Prior Art and Related Work
This pattern has been explored at several layers of the stack. Catalyzer (OSDI 2020) applied fork-style creation to gVisor sandboxes, creating new sandboxes from a pre-initialized template using the same CoW memory semantics. The paper demonstrated sub-millisecond sandbox creation for containerized workloads, which is essentially the same result zeroboot achieves for microVMs.
AWS Lambda SnapStart uses Firecracker snapshots to eliminate Java cold starts. AWS initializes a Java Lambda function, snapshots the VM, and restores from that snapshot on subsequent invocations. The framing is different from zeroboot, focusing on per-function warmup rather than per-request CoW cloning, but the underlying mechanism is the same snapshot API.
FAASM approaches the problem from the WebAssembly angle, using shared memory regions for WebAssembly module state to allow fast function instantiation. The tradeoff space is different: WASM sandboxes like those in Spin or wasmtime have fast cold starts by default because WASM modules are much smaller than a Python interpreter, but they require your code to target WASM and they lose the ability to run arbitrary Python with arbitrary native extensions.
The Tradeoffs
The approach is not without complications. Snapshot staleness is the obvious one: the snapshot captures a moment in time, so any mutable global state in the Python process is shared across all clones at the moment of their creation. If your Python code modifies a global at import time, and plenty of libraries do, every sandbox starts with that modification already applied. This is usually fine since the snapshot represents a fully-initialized state, but it requires care when the snapshot is created and updated.

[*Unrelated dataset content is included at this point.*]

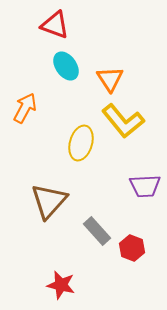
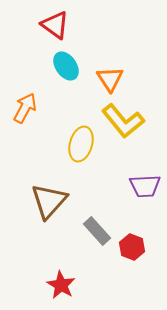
red triangle: rotated 16 degrees clockwise
yellow ellipse: moved 1 px down
red hexagon: moved 1 px up
red star: rotated 16 degrees clockwise
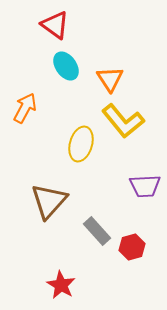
red hexagon: rotated 25 degrees clockwise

The security implications of shared physical pages deserve attention. The pages themselves are read-only at the hardware level until written; a sandbox cannot corrupt another sandbox’s view of the shared data because any write produces a private copy. But the shared pages are identical across all sandboxes, which is a consideration for workloads where data isolation between tenants matters beyond simple memory protection.
Dirty page tracking overhead is real but bounded. The KVM_GET_DIRTY_LOG ioctl requires KVM to maintain a bitmap of written pages, which adds a small cost to every page write in the guest. For compute-heavy workloads that write a lot of memory, this is measurable. For typical sandbox workloads that do some computation and return a result, it is negligible.

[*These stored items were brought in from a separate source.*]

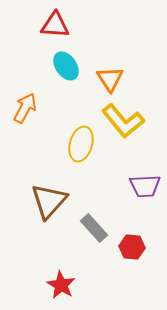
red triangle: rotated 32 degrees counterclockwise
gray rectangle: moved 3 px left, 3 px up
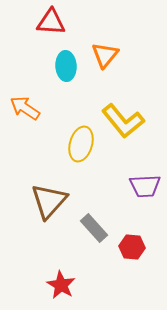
red triangle: moved 4 px left, 3 px up
cyan ellipse: rotated 32 degrees clockwise
orange triangle: moved 5 px left, 24 px up; rotated 12 degrees clockwise
orange arrow: rotated 84 degrees counterclockwise
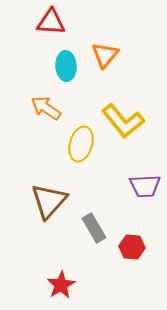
orange arrow: moved 21 px right
gray rectangle: rotated 12 degrees clockwise
red star: rotated 12 degrees clockwise
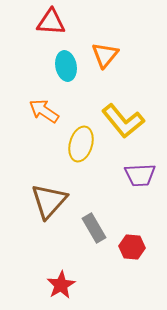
cyan ellipse: rotated 8 degrees counterclockwise
orange arrow: moved 2 px left, 3 px down
purple trapezoid: moved 5 px left, 11 px up
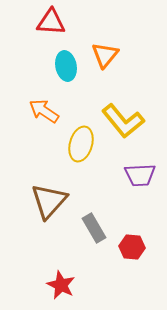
red star: rotated 16 degrees counterclockwise
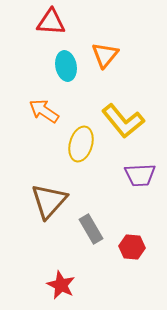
gray rectangle: moved 3 px left, 1 px down
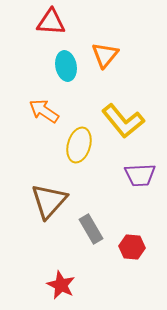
yellow ellipse: moved 2 px left, 1 px down
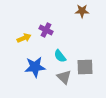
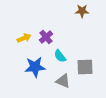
purple cross: moved 7 px down; rotated 24 degrees clockwise
gray triangle: moved 1 px left, 4 px down; rotated 21 degrees counterclockwise
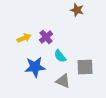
brown star: moved 5 px left, 1 px up; rotated 16 degrees clockwise
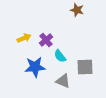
purple cross: moved 3 px down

Why Python Specifically Benefits
The cold-start problem is particularly acute for Python because Python’s startup costs are high and hard to avoid. The interpreter itself takes time to initialize. The import system is slow by design, resolving module paths, reading and compiling .py files or loading .pyc caches, and executing module-level code. numpy’s C extension does substantial initialization: setting up BLAS, probing CPU features for SIMD dispatch, registering array types. You cannot skip any of this; you can only pay for it once.
The snapshot approach pays the initialization cost exactly once and amortizes it across every sandbox that runs. The first boot is slow. Every subsequent clone is fast. For a long-running service, the amortization window is effectively infinite.
The zeroboot project demonstrates that sub-millisecond startup is achievable with production-grade isolation using Firecracker’s battle-tested VMM. The implementation is not complex in concept; the complexity is in the details of snapshot management, uffd integration, and handling the edge cases around mutable state. But the core idea, fork() for VMs, is one of those things that feels obvious once you see it.